Jhumpa Lahiri wins $50,000 DSC prize for south Asian literature

Jhumpa Lahiri
'At the height of her powers' … Jhumpa Lahiri. Photograph: David M Benett/Getty Images

The Indian American writer Jhumpa Lahiri has won Asia’s richest literary prize for her novel The Lowland, which pivots around the Naxalite uprisings of the 1960s. The Pulitzer prize-winning novelist beat four other shortlisted writers to the $50,000 (£33,000) DSC award for south Asian fiction with a work that was described by chair of judges Keki N Daruwalla as “a superb novel written in restrained prose with moments of true lyricism” written “by a writer at the height of her powers”.

At the Jaipur literature festival, celebration of the award was dampened by the announcement at the start of the ceremony that DSC, which founded and runs the prize, were withdrawing from the festival after five years.
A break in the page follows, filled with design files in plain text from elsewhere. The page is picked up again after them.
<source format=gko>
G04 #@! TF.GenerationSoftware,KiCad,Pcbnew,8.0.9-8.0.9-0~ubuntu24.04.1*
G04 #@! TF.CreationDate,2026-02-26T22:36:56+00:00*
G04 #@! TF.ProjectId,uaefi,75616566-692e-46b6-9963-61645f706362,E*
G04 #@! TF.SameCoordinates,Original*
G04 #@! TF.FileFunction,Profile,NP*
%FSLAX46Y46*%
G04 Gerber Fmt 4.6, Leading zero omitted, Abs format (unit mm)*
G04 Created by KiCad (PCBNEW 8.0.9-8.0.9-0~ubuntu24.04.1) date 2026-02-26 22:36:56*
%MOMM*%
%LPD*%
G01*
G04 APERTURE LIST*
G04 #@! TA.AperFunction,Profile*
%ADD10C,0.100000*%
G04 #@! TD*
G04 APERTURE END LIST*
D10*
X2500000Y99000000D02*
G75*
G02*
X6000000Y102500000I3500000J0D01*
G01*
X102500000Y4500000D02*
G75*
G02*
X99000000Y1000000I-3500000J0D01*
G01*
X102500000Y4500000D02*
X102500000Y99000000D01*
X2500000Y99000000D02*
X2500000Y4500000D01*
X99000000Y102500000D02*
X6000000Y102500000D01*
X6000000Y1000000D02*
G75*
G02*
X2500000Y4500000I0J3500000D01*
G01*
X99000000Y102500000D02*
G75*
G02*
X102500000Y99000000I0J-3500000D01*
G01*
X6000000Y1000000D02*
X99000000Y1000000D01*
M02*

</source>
A spokesperson said they were looking for other South Asian countries to host the award though the prize itself would stand. Since the Man Asia prize failed to find a new sponsor, the DSC has been Asia’s only international award.
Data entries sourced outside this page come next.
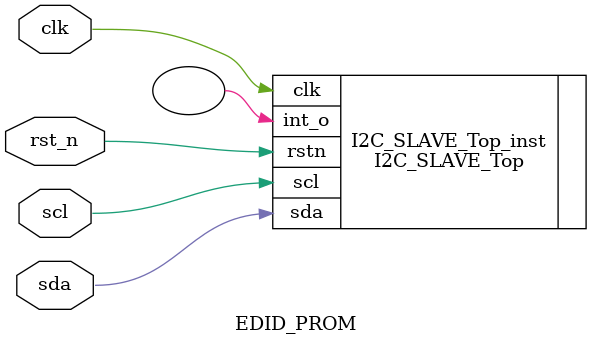
<source format=v>

`timescale 1ns/1ps

`include "EDID_PROM_defines.v"

module EDID_PROM 
(
	input clk    , //>= 5MHz, <=200MHz 
	input rst_n  ,
`ifdef  RAM  
	input wp     ,
`endif
	input scl    ,
	inout sda
);
  
I2C_SLAVE_Top  I2C_SLAVE_Top_inst 
( 
	.clk  (clk    ),
	.rstn (rst_n  ),
`ifdef  RAM  
	.wp   (wp     ),
`endif
	.scl  (scl    ),
	.sda  (sda    ),
	.int_o(       ) 
);

endmodule




</source>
Lahiri – whose novel was shortlisted for the 2013 Man Booker prize – was one of a shortlist of five, alongside UK-based Kamila Shamsie and Romesh Gunesekera (from Pakistan and Sri Lanka respectively), Pakistani Bilal Tanweer and Indian poet-turned-novelist Shamsur Rahman Faruqi. She is the first American to win the award, which is open to any novelist writing about the nine countries defined in the rubric as south Asian.

Daruwalla said of the prize finalists: “All the novelists engaged with rich, historical and experimental traditions of storytelling. The landscape in all the novels was quintessentially south Asian. Most … grappled with socio-political realities on the ground. All of them did so in ways that were moving, challenging and thought-provoking.”
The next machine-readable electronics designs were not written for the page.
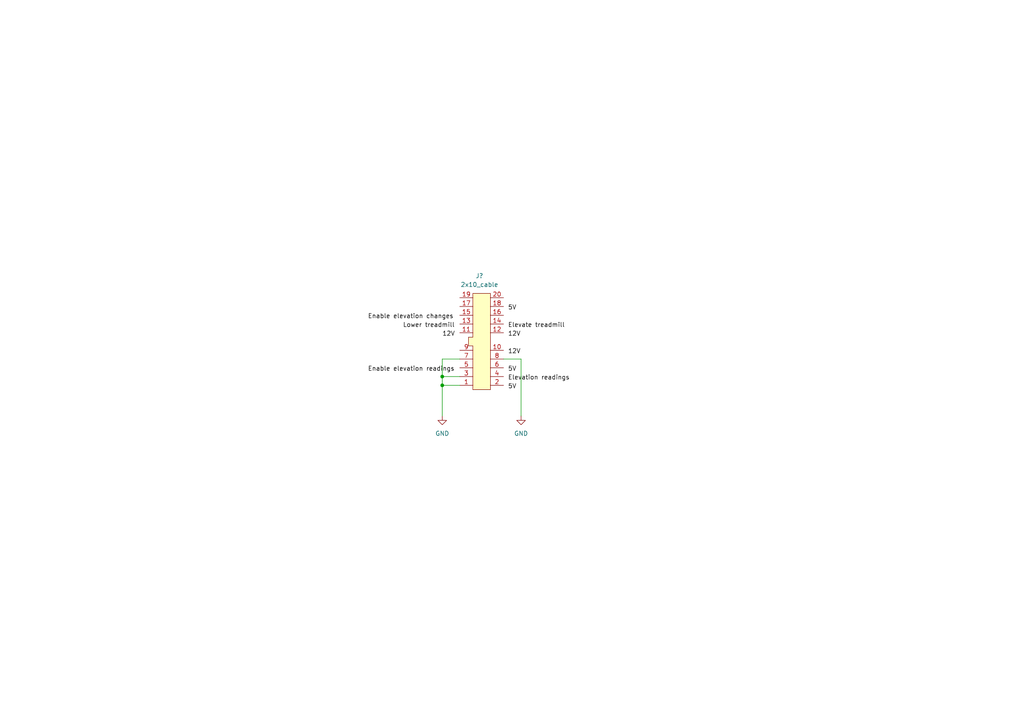
<source format=kicad_sch>
(kicad_sch (version 20211123) (generator eeschema)

  (uuid f3f1ee3c-038e-4d6c-a528-f5dab39ae8b1)

  (paper "A4")

  

  (junction (at 128.27 109.22) (diameter 0) (color 0 0 0 0)
    (uuid 7ae807d3-6bad-4ee5-9d60-5c90209a6f8a)
  )
  (junction (at 128.27 111.76) (diameter 0) (color 0 0 0 0)
    (uuid ab6a705f-d22e-42a1-a200-dbe387f08f7f)
  )

  (wire (pts (xy 133.35 111.76) (xy 128.27 111.76))
    (stroke (width 0) (type default) (color 0 0 0 0))
    (uuid 29648d93-4291-4925-8825-1107c0be2d55)
  )
  (wire (pts (xy 146.05 104.14) (xy 151.13 104.14))
    (stroke (width 0) (type default) (color 0 0 0 0))
    (uuid 360da176-8fb7-495c-b5bf-10b43992d024)
  )
  (wire (pts (xy 128.27 109.22) (xy 128.27 111.76))
    (stroke (width 0) (type default) (color 0 0 0 0))
    (uuid 5f7e540a-5e68-4be6-bc90-4f0c7731ebff)
  )
  (wire (pts (xy 133.35 104.14) (xy 128.27 104.14))
    (stroke (width 0) (type default) (color 0 0 0 0))
    (uuid 6e58ca2d-64fd-40dd-9cbc-d3d8efada630)
  )
  (wire (pts (xy 128.27 111.76) (xy 128.27 120.65))
    (stroke (width 0) (type default) (color 0 0 0 0))
    (uuid c94320d3-ec13-4962-9390-46749c65b09f)
  )
  (wire (pts (xy 128.27 104.14) (xy 128.27 109.22))
    (stroke (width 0) (type default) (color 0 0 0 0))
    (uuid e9b4da34-0a86-4405-afa9-1e1e82d54e51)
  )
  (wire (pts (xy 151.13 104.14) (xy 151.13 120.65))
    (stroke (width 0) (type default) (color 0 0 0 0))
    (uuid ea4800ca-ae8f-4da9-9636-bf678eb4b08e)
  )
  (wire (pts (xy 133.35 109.22) (xy 128.27 109.22))
    (stroke (width 0) (type default) (color 0 0 0 0))
    (uuid f414e3fa-9932-48fb-ad6e-e6ce0b962fe4)
  )

  (label "12V" (at 128.27 97.79 0)
    (effects (font (size 1.27 1.27)) (justify left bottom))
    (uuid 519212c9-e08a-4d2c-8cfd-8e865ced1a8f)
  )
  (label "Enable elevation changes" (at 106.68 92.71 0)
    (effects (font (size 1.27 1.27)) (justify left bottom))
    (uuid 6deea030-0e6c-42cd-b4e6-f712eb805e37)
  )
  (label "Elevation readings" (at 147.32 110.49 0)
    (effects (font (size 1.27 1.27)) (justify left bottom))
    (uuid 78f88c9e-d19c-48fb-b13d-db69d4f83671)
  )
  (label "12V" (at 147.32 102.87 0)
    (effects (font (size 1.27 1.27)) (justify left bottom))
    (uuid a3af7dd6-b164-442f-98e7-37cb9e1d03aa)
  )
  (label "5V" (at 147.32 90.17 0)
    (effects (font (size 1.27 1.27)) (justify left bottom))
    (uuid b2053167-10b6-42e8-bb3e-b7df840b8f8b)
  )
  (label "5V" (at 147.32 113.03 0)
    (effects (font (size 1.27 1.27)) (justify left bottom))
    (uuid b2d32ae9-e5a1-40ae-a66c-754580b68d76)
  )
  (label "Elevate treadmill" (at 147.32 95.25 0)
    (effects (font (size 1.27 1.27)) (justify left bottom))
    (uuid c07724fa-742f-412d-87f3-5b4b940f0d77)
  )
  (label "5V" (at 147.32 107.95 0)
    (effects (font (size 1.27 1.27)) (justify left bottom))
    (uuid c1b3eb67-7115-4e87-a891-674212e29140)
  )
  (label "12V" (at 147.32 97.79 0)
    (effects (font (size 1.27 1.27)) (justify left bottom))
    (uuid e40e7c91-a1ce-432c-a8cc-3deee2eef0b1)
  )
  (label "Lower treadmill" (at 116.84 95.25 0)
    (effects (font (size 1.27 1.27)) (justify left bottom))
    (uuid e74cbf41-6ea6-4b35-851f-9f648c967df2)
  )
  (label "Enable elevation readings" (at 106.68 107.95 0)
    (effects (font (size 1.27 1.27)) (justify left bottom))
    (uuid eff462c9-3541-4333-bc27-705a9581c312)
  )

  (symbol (lib_id "power:GND") (at 128.27 120.65 0) (unit 1)
    (in_bom yes) (on_board yes) (fields_autoplaced)
    (uuid 0e6df805-d4ee-4329-a0d6-6a00996519de)
    (property "Reference" "#PWR?" (id 0) (at 128.27 127 0)
      (effects (font (size 1.27 1.27)) hide)
    )
    (property "Value" "GND" (id 1) (at 128.27 125.73 0))
    (property "Footprint" "" (id 2) (at 128.27 120.65 0)
      (effects (font (size 1.27 1.27)) hide)
    )
    (property "Datasheet" "" (id 3) (at 128.27 120.65 0)
      (effects (font (size 1.27 1.27)) hide)
    )
    (pin "1" (uuid 5791a1b8-34d9-4d46-b70a-8d5239fcef25))
  )

  (symbol (lib_id "Treadmill:2x10_cable") (at 139.7 99.06 0) (unit 1)
    (in_bom yes) (on_board yes) (fields_autoplaced)
    (uuid c1eb9524-5a28-44dc-9a31-f9c676e4534a)
    (property "Reference" "J?" (id 0) (at 139.065 80.01 0))
    (property "Value" "2x10_cable" (id 1) (at 139.065 82.55 0))
    (property "Footprint" "" (id 2) (at 111.76 99.06 0)
      (effects (font (size 1.27 1.27)) hide)
    )
    (property "Datasheet" "~" (id 3) (at 111.76 99.06 0)
      (effects (font (size 1.27 1.27)) hide)
    )
    (pin "1" (uuid 7b810a9c-a419-4bd8-9970-2a2a9380a0e8))
    (pin "10" (uuid 74b9e302-b861-4521-8b3b-0c1e4798562d))
    (pin "11" (uuid 8ca9476e-17ad-4057-8df5-8b786d5d2c7b))
    (pin "12" (uuid 03a89b57-d3f4-4a31-be50-821a1329cd0b))
    (pin "13" (uuid 981924ae-00de-4931-8c81-0498b227ae5a))
    (pin "14" (uuid 37a63dc3-ff4f-4ce5-8dc8-937bc1584700))
    (pin "15" (uuid d80ee71d-36c3-4995-a021-01910396dc3e))
    (pin "16" (uuid 063e77f5-a0b0-4187-9867-5b0044287fb2))
    (pin "17" (uuid e49ea021-18e1-4df7-85f1-4e847361cd8b))
    (pin "18" (uuid 4a7f1075-8efd-470d-931c-2e9ef615e64f))
    (pin "19" (uuid d868464c-cc76-48e4-a508-da1f5bce33bf))
    (pin "2" (uuid 410a4135-0a4e-41ce-b80c-702969caf12c))
    (pin "20" (uuid 4346cf31-a791-426b-92b3-f957c91b0ef2))
    (pin "3" (uuid fa417b6e-fc4f-44b6-bb71-674486ae11b5))
    (pin "4" (uuid c3206e34-799a-4956-919b-7bdf18095e33))
    (pin "5" (uuid c62663d2-ef4e-450e-858b-d5f1016d488d))
    (pin "6" (uuid 99557762-0268-4f66-acd6-ab21bb5bc2ff))
    (pin "7" (uuid f649e1a5-4d5d-482e-ba63-4faf0d2ea1bc))
    (pin "8" (uuid 2fa34d94-35b8-4487-baf6-6305ed92ca09))
    (pin "9" (uuid 6337f1da-2e55-48b0-9139-8a88d6af0e0a))
  )

  (symbol (lib_id "power:GND") (at 151.13 120.65 0) (unit 1)
    (in_bom yes) (on_board yes) (fields_autoplaced)
    (uuid d7fd4b4a-ec9e-487f-90f0-c0c86ce4abb0)
    (property "Reference" "#PWR?" (id 0) (at 151.13 127 0)
      (effects (font (size 1.27 1.27)) hide)
    )
    (property "Value" "GND" (id 1) (at 151.13 125.73 0))
    (property "Footprint" "" (id 2) (at 151.13 120.65 0)
      (effects (font (size 1.27 1.27)) hide)
    )
    (property "Datasheet" "" (id 3) (at 151.13 120.65 0)
      (effects (font (size 1.27 1.27)) hide)
    )
    (pin "1" (uuid 5722ea70-6fab-427e-b677-3c0d43c3c1b0))
  )

  (sheet_instances
    (path "/" (page "1"))
  )

  (symbol_instances
    (path "/0e6df805-d4ee-4329-a0d6-6a00996519de"
      (reference "#PWR?") (unit 1) (value "GND") (footprint "")
    )
    (path "/d7fd4b4a-ec9e-487f-90f0-c0c86ce4abb0"
      (reference "#PWR?") (unit 1) (value "GND") (footprint "")
    )
    (path "/c1eb9524-5a28-44dc-9a31-f9c676e4534a"
      (reference "J?") (unit 1) (value "2x10_cable") (footprint "")
    )
  )
)

</source>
Of the prize’s four previous winners, Jeet Thayil and Cyrus Mistry are from India, Shehan Karunatilaka is Sri Lankan, while HM Naqvi is from Pakistan.

The DSC spokesperson said: “The change for next year is that [DSC] plan to announce the winner in another part of South Asia, not at Jaipur, to reflect the fact that the prize covers the whole region. They are seeking some additional sponsorship to ensure that they develop the prize, and that it remains sustainable, but are still fully supporting it.”